NEW YORK – It was soon after their mother’s death in 1996 that Lea Yardum and her sister got into a big fight and stopped speaking to each other.
Yardum and her sister both decided they wanted the cherry wood nightstand from their mother’s house, a piece that originally belonged to their grandmother.
“There were much bigger things we could have been arguing about,” said Yardum, 31, of Sherman Oaks, Calif. “But we were both caught up in the emotionalism after my mother died, and that caused things to happen that I would never have dreamed of.”
Many families have stories of fights that ensued after a loved one’s death, pitting brother against brother over the summer cottage or sister against sister over an antique ring.
Experts say families that communicate – before death, whether verbally or in writing – can avoid such family-wrenching spats.
“It really helps if the parents talk to the kids and ask questions like, ‘Do we have anything you really want?’ ” said attorney Denis Clifford, author of the book “Estate Planning Basics.” “Then they can write in their will or in a living trust, this thing goes to so-and-so.”
A will is the legal document used to pass property on to beneficiaries or to appoint a guardian for minor children. Living trusts are documents used to transfer property through a trust to beneficiaries outside of probate.
Clifford also said that if parents haven’t brought up inheritance issues, the children should.
“A lot of this is easier to sort out before someone passes away,” he said. “Get the communication going – parents to kids, kids to kids, kids back to the parents.”
For Yardum and her sister, 44-year-old Gena Wilder, the impasse over grandmother’s table ended several weeks later, after Wilder’s teenage son cleaned the table with a strong household disinfectant and destroyed the finish.
“Gena called me,” Yardum remembers. “She was laughing and told me what he had done. Soon we were both laughing, then crying.”
And talking again.
“The lesson learned for us was, indeed, family comes first – just like my mother always said,” said Yardum, who operates a public relations firm with her sister.
Les Kotzer, a Montreal lawyer who specializes in wills and estates, said many people believe disputes only happen in rich families. But he said he’s seen them in families at all income levels.
“People don’t just fight over money, they fight over memories,” he said. “People think, ‘I’m not a millionaire so why should I worry?’ Then their heirs end up fighting over a watch.”
Kotzer, who with law partner Barry Fish wrote “The Family Fight – Planning to Avoid It,” said even seemingly small things can create hard feelings.
He told the story of a woman who was upset when her brother inherited their mother’s ring and her sister-in-law had the stone put in a new setting.
“That ring was on my mother’s hand for 40 years, and now she’s gone and changed it,” Kotzer quoted her as saying. “She said, ‘I hate my brother and his wife.

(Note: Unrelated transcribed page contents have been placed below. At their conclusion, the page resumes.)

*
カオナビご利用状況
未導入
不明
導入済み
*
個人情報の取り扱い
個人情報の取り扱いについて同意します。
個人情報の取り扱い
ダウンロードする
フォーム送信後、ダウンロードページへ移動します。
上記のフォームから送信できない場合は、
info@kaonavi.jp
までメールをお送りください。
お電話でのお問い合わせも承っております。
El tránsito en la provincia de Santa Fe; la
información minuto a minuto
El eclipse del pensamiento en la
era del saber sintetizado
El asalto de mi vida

I won’t forgive them.’ “
Dividing up an estate also can rekindle long-simmering sibling rivalries, Kotzer said.
He recalled a woman who felt consistently shortchanged by her family and who brought a knapsack to his office, asking him to give it to her brothers. Inside were the shredded remains of the boys’ childhood toys, family photos and letters the boys had sent home from camp.
“Frankly, what they were fighting over wasn’t even major in the estate,” Kotzer said. “But a lot of anger came out.”
His book is aimed at giving families – both parents and children – tools to work things out amicably through good record keeping, gifts to children and charity, wills and power of attorney documents.
“I try to tell parents in the book, never assume goodwill among your children,” Kotzer said. “After death, things happen.”